What the task asks> Reproduce without changes the lines from the one containing "phylum: Tracheophyta" through the end of the records, both included. Leave the pictures out.
■ ■ ■ ■ ■ ■ ■
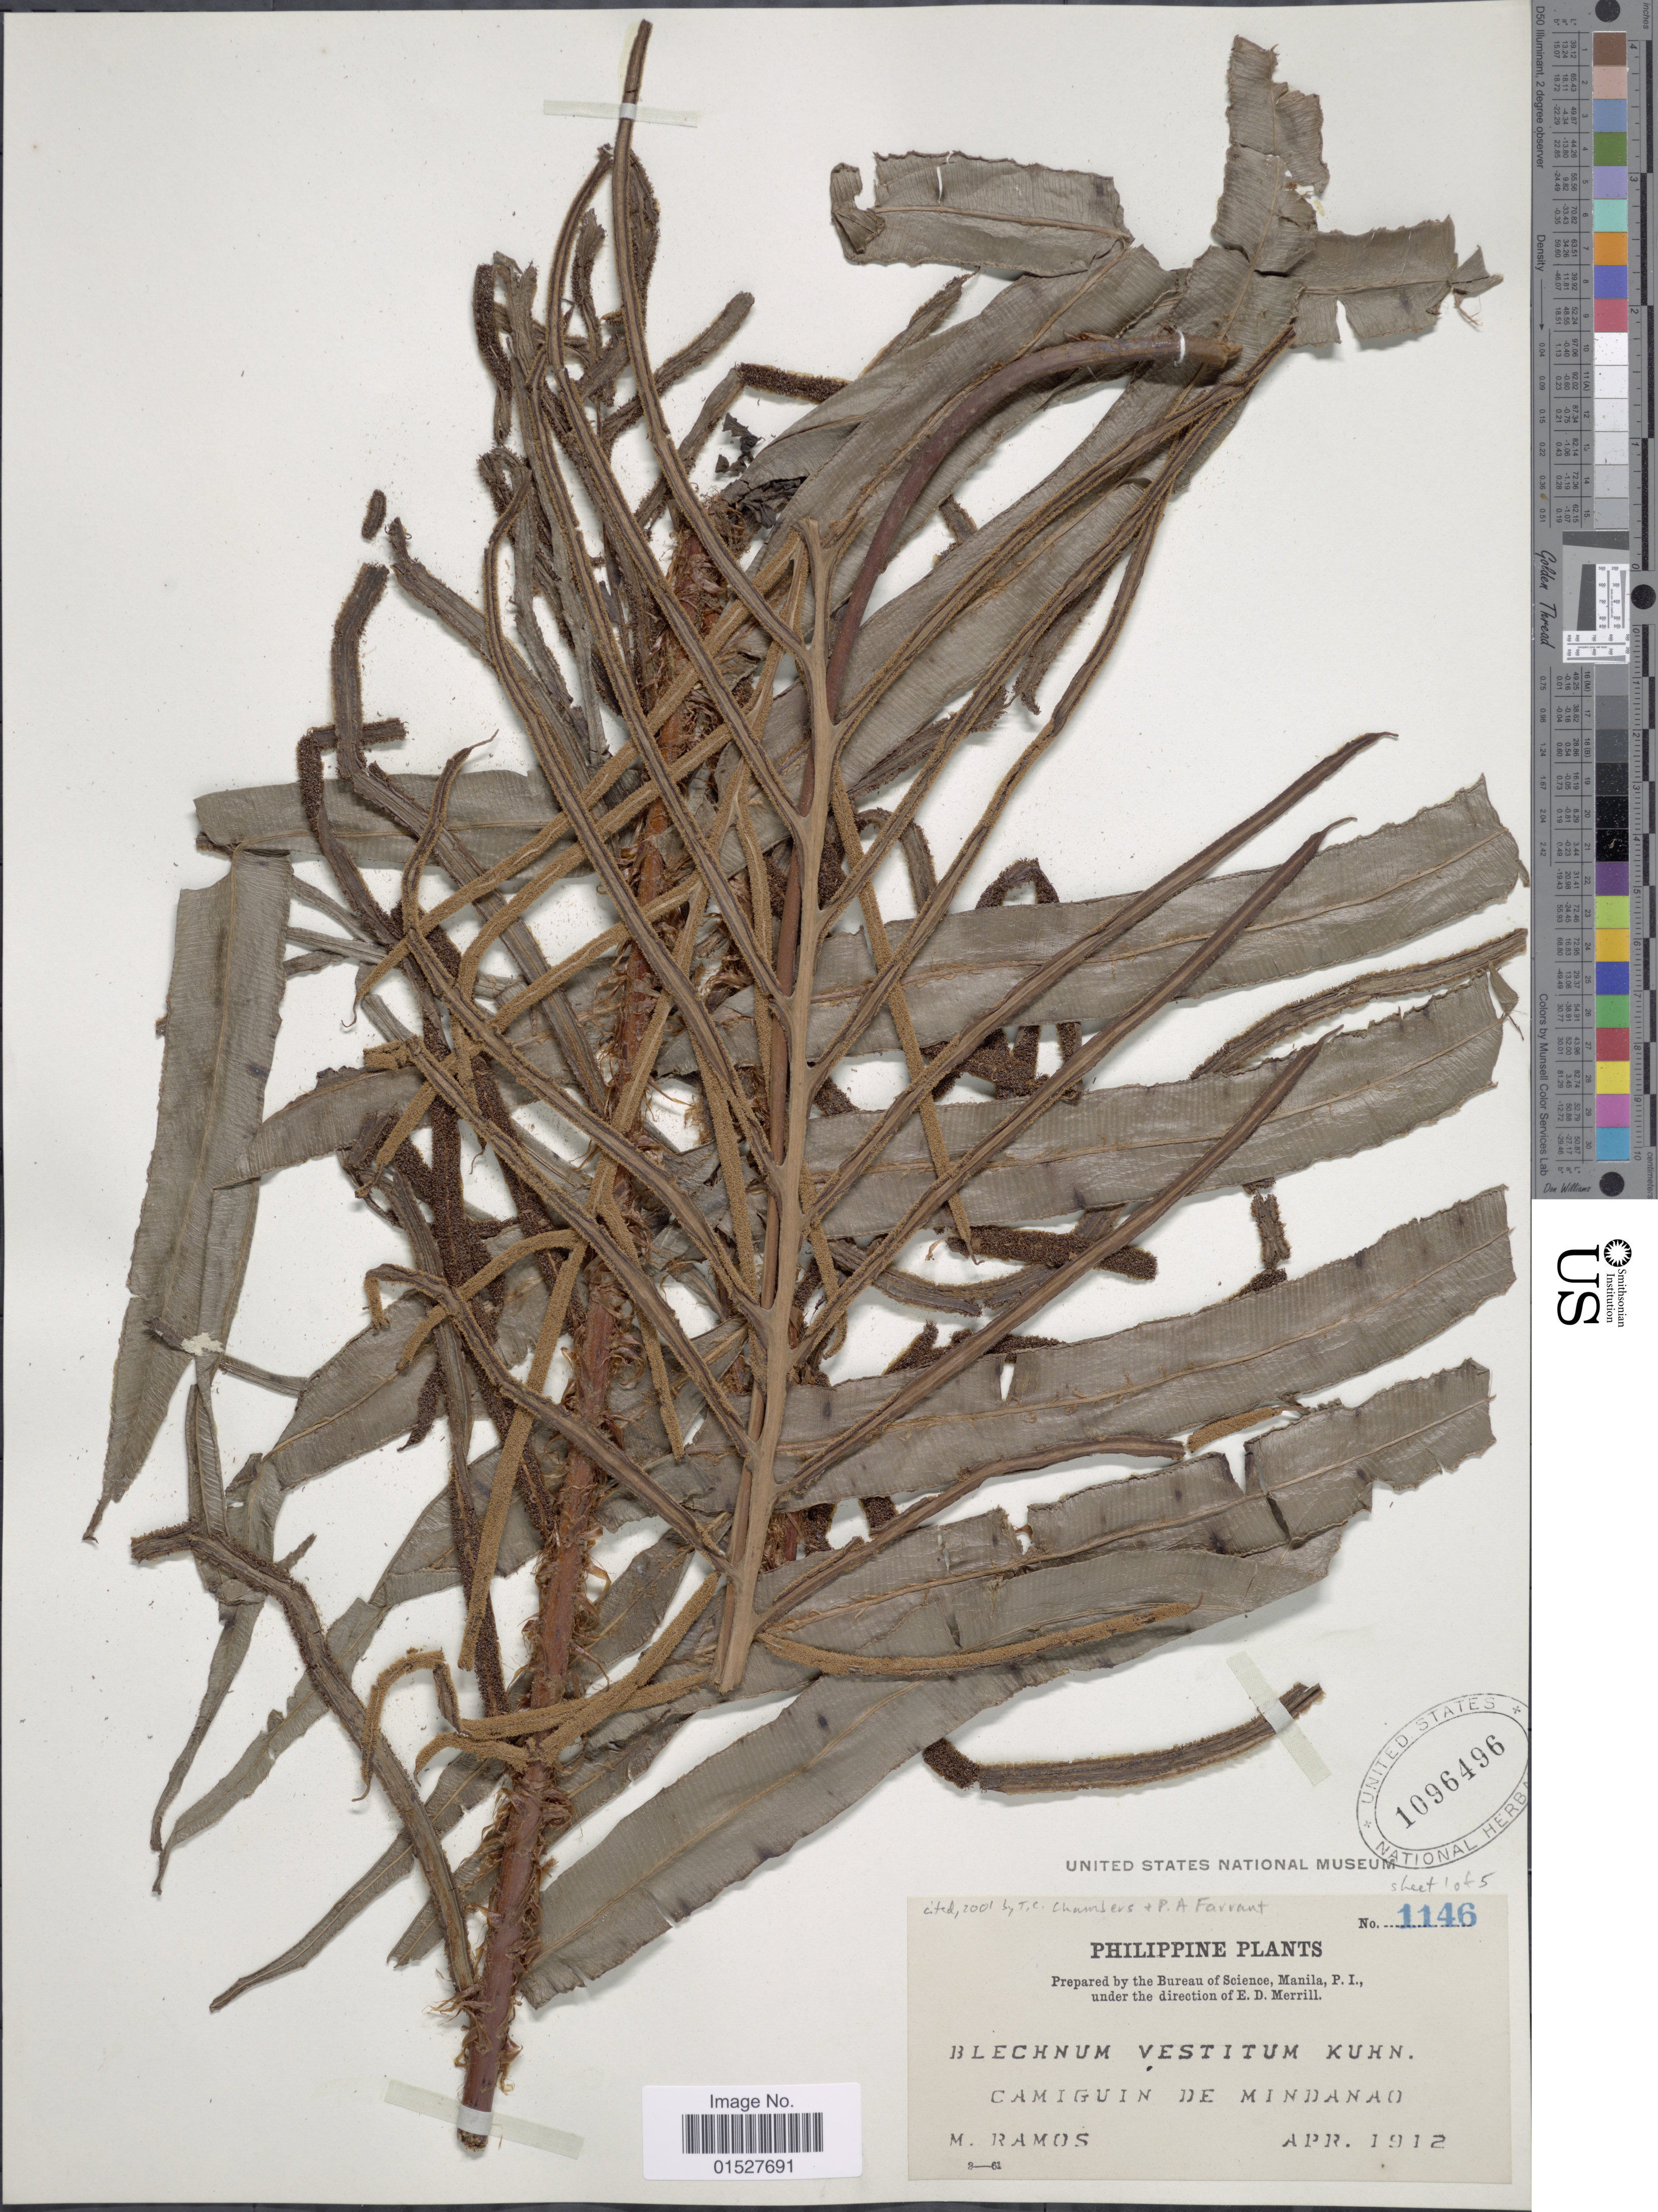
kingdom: Plantae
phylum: Tracheophyta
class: Polypodiopsida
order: Polypodiales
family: Blechnaceae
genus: Blechnum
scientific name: Blechnum vestitum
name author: (Blume) Kuhn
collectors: M. Ramos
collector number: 1146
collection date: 1912-04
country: Philippines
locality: Camiguin de Mindanao.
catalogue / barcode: US 1096496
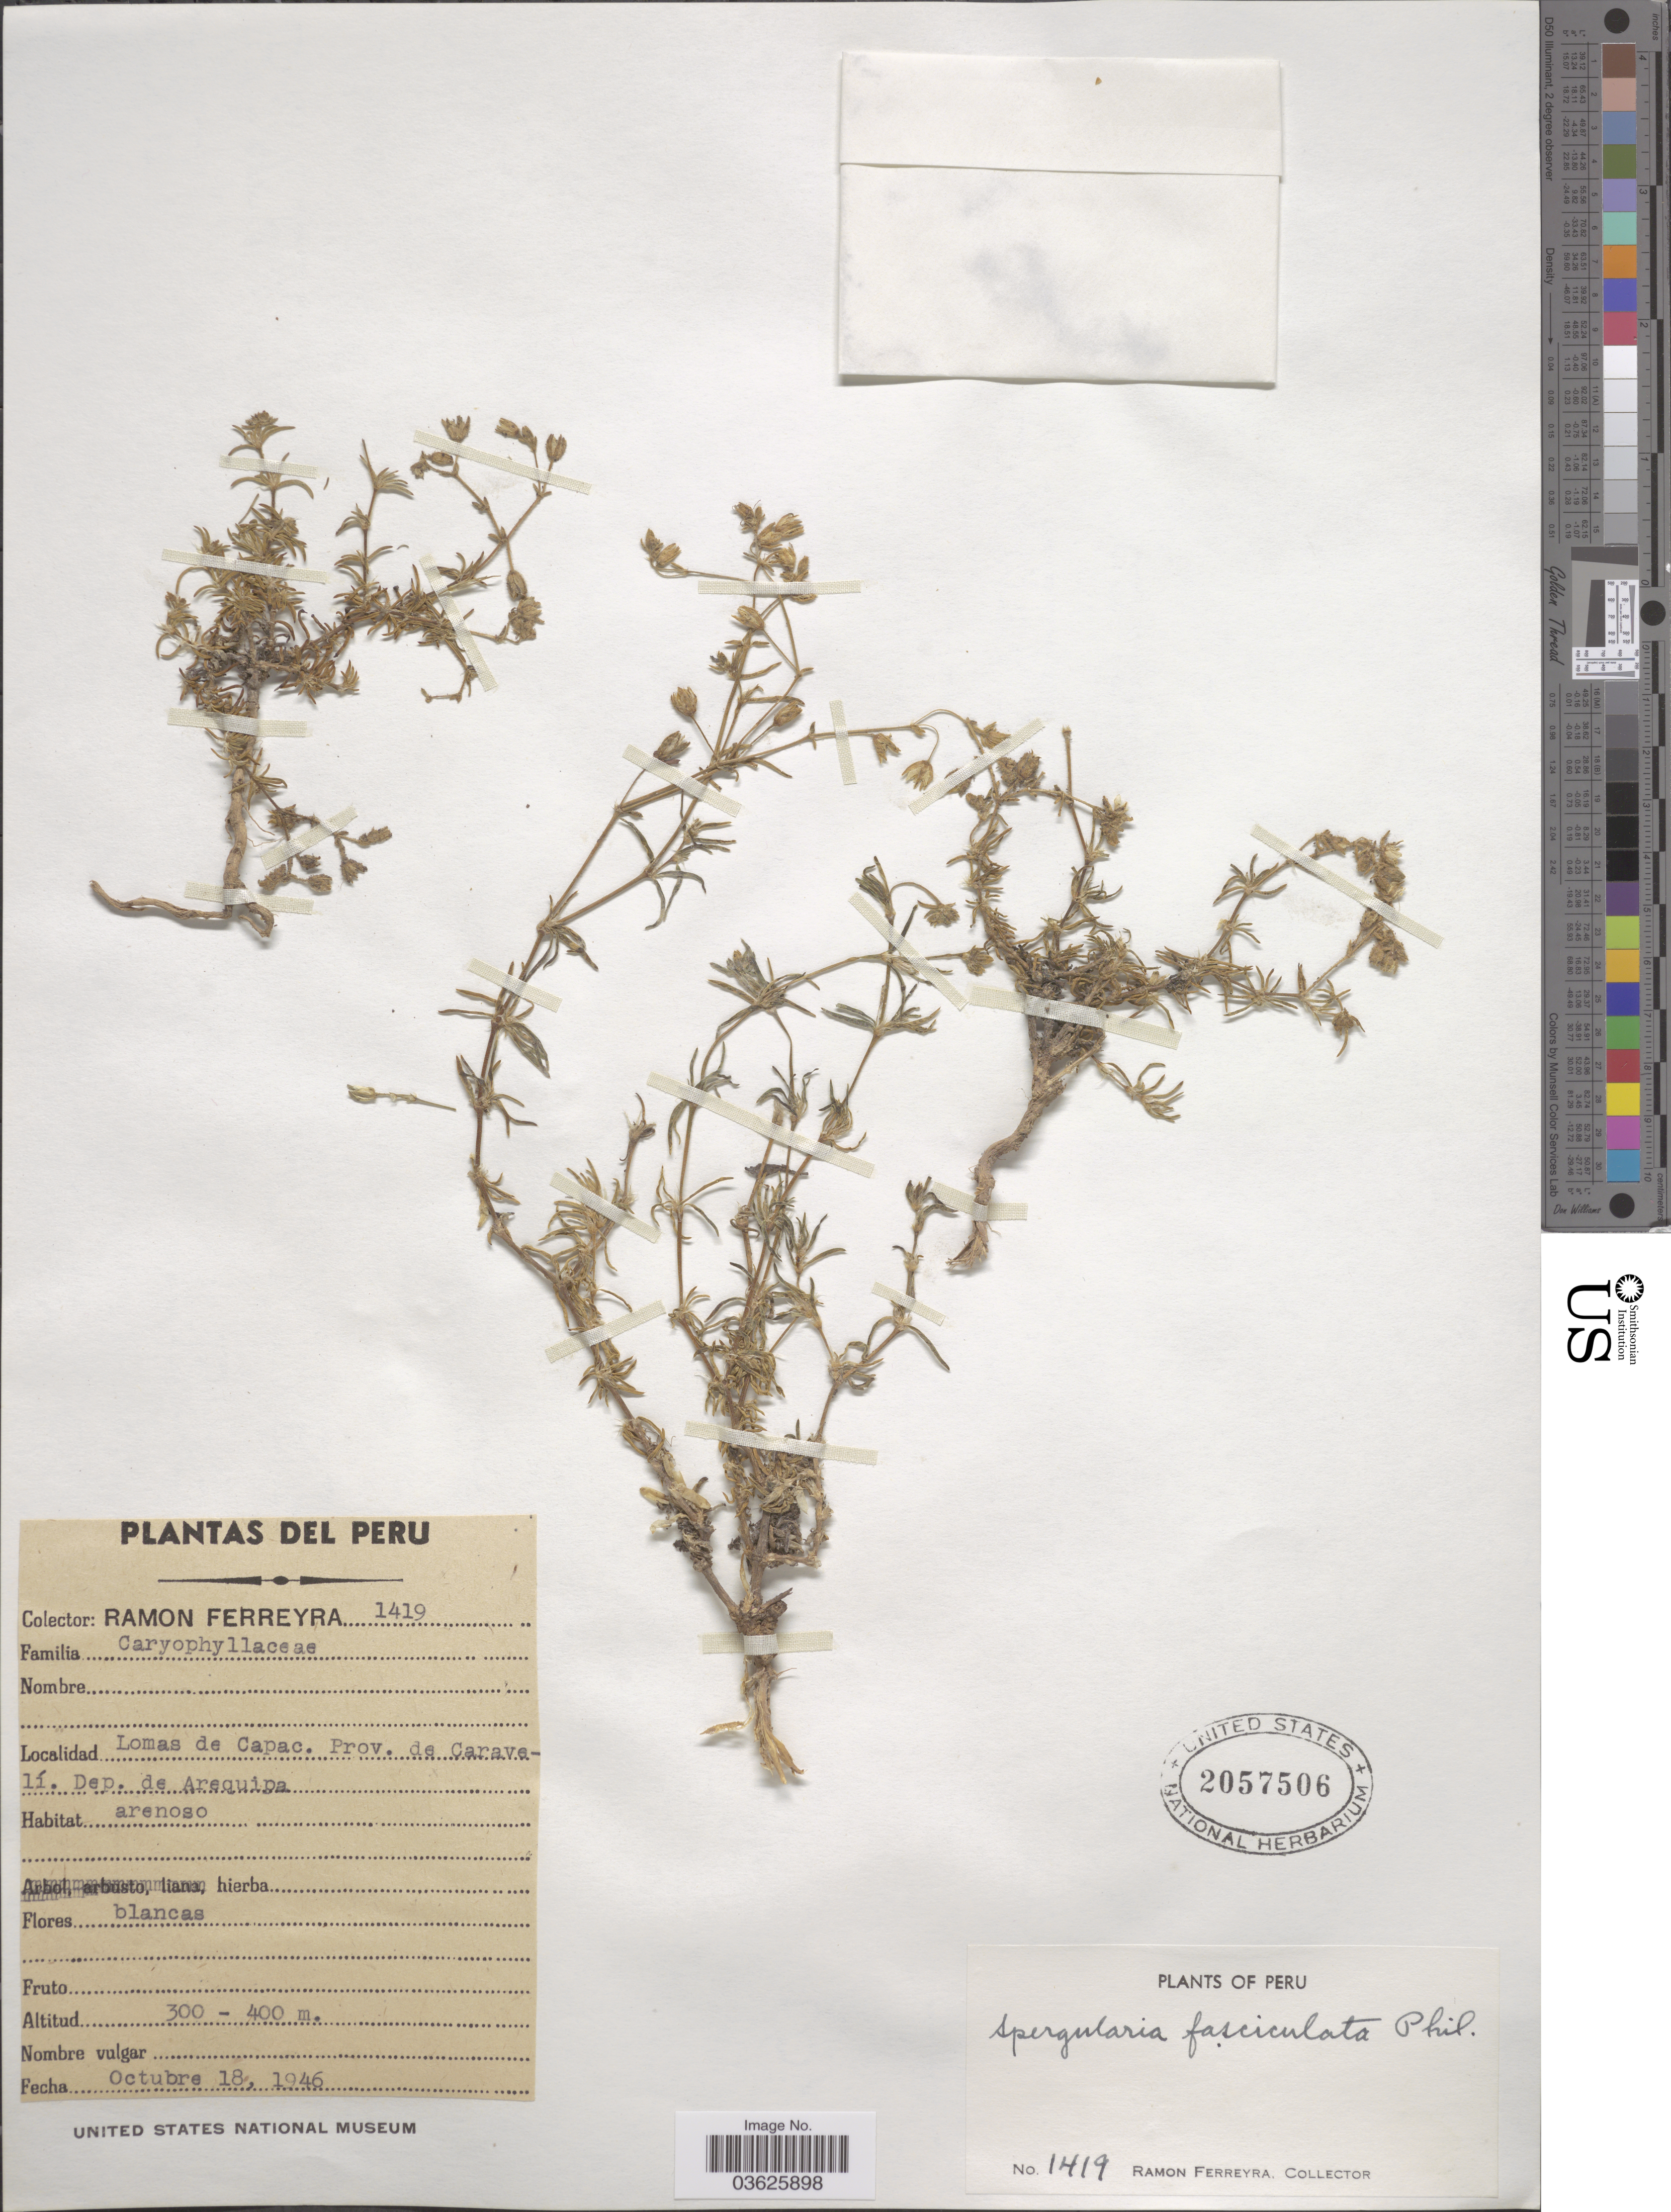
■ ■ ■ ■ ■ ■ ■
Output below>
phylum: Tracheophyta
class: Polypodiopsida
order: Polypodiales
family: Blechnaceae
genus: Blechnum
scientific name: Blechnum vestitum
name author: (Blume) Kuhn
collectors: M. Ramos
collector number: 1146
collection date: 1912-04
country: Philippines
locality: Camiguin de Mindanao.
catalogue / barcode: US 1096496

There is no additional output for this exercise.